Just did a bit of messing around with my Survivor LED down in the basement. First off I hooked it up to my bench power supply. Slowly ramping up the supply voltage caused a corresponding increase in supplied current and LED brightness until 4.8 volts was reached and the light was drawing 610 mA. Increasing the voltage beyond this point as high as 8.0 volts resulted in no change in current draw, up or down. Light brightness didn't change either. This means that the convertor circuit is simply "dumping" power supplied at over 4.8 volts.
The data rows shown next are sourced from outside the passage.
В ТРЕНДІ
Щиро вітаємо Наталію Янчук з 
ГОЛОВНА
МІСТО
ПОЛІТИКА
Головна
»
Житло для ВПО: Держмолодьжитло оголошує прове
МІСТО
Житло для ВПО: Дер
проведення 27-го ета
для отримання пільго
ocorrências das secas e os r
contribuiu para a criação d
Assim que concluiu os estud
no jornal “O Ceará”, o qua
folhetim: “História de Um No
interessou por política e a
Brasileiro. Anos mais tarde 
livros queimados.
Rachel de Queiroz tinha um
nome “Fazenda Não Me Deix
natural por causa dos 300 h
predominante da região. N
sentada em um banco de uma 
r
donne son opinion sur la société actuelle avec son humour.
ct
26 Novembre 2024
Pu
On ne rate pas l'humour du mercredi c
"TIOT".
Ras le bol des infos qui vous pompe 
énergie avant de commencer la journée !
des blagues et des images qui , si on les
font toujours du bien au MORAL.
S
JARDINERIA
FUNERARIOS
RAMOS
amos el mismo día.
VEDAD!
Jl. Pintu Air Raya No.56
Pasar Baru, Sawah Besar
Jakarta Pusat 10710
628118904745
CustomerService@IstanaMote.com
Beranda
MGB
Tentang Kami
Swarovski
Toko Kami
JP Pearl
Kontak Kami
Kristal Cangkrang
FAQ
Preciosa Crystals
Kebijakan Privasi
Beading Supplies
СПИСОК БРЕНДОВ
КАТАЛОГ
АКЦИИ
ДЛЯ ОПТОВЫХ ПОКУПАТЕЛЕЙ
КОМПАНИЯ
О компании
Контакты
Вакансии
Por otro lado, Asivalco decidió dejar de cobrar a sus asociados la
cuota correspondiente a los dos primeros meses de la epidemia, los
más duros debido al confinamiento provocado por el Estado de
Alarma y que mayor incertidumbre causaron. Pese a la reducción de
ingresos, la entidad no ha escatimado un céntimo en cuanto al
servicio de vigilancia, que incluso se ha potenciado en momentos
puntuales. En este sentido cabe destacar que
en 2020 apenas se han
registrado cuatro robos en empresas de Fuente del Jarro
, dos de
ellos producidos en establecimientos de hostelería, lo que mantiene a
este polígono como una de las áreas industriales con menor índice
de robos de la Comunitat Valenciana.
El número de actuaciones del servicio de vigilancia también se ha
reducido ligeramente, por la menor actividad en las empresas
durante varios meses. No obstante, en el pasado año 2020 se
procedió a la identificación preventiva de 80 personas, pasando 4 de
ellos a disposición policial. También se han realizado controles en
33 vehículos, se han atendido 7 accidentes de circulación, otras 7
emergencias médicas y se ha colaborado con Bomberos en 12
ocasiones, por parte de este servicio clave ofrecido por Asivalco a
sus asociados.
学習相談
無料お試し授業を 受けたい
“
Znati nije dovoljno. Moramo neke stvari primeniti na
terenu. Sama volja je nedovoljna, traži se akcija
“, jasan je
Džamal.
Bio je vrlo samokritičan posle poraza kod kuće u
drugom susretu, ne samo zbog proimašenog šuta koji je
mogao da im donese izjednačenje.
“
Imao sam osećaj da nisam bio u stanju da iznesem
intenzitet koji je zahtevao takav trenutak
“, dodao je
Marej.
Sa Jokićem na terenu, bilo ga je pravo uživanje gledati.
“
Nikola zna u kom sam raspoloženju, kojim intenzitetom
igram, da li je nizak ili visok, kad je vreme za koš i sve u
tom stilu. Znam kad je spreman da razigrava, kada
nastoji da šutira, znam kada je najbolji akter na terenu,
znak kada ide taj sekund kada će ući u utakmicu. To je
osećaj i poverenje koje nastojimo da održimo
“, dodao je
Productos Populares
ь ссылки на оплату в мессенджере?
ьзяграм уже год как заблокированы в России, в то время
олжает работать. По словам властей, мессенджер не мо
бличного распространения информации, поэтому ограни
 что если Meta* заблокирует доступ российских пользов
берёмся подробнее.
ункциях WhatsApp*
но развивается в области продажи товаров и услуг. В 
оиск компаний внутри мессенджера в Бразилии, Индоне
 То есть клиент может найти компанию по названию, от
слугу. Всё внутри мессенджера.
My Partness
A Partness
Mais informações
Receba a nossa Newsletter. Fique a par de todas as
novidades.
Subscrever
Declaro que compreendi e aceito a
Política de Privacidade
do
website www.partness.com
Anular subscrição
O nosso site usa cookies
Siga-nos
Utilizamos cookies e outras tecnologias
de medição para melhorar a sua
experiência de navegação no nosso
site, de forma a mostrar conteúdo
Contrast that with the Propolymer 4AA Luxeon, which as supplied voltage rises between 4.4 and 6.0 volts, current draw goes down keeping power draw from the battery fairly constant. Past 6.0 volts it does go out of regulation and current draw increases rapidly.
The Survivor LED will be safer with Nimh/Nicad rechargeables because power draw and light brightness fall quickly below 4.8 volts input (so overdischarge is less likely), while the Propolymer 4AA Lux will more efficiently use higher voltage lithium AA cells.
Just for comparison, the 4AA Propolymer Lux was drawing 550 mA at 4.8 volts, so total draw from the batteries, and probably power to the LED, is only about 10% less than the LED Survivor at that voltage.
My final maneuver was to replace the stock Luxeon in the LED Survivor with a UVOJ emitter. This was not difficult to do, and measured Lux went from 5400 to 7500, a nice pop! The Survivor LED does have a much smaller and more intense hotspot than the 4AA Propolymer Lux.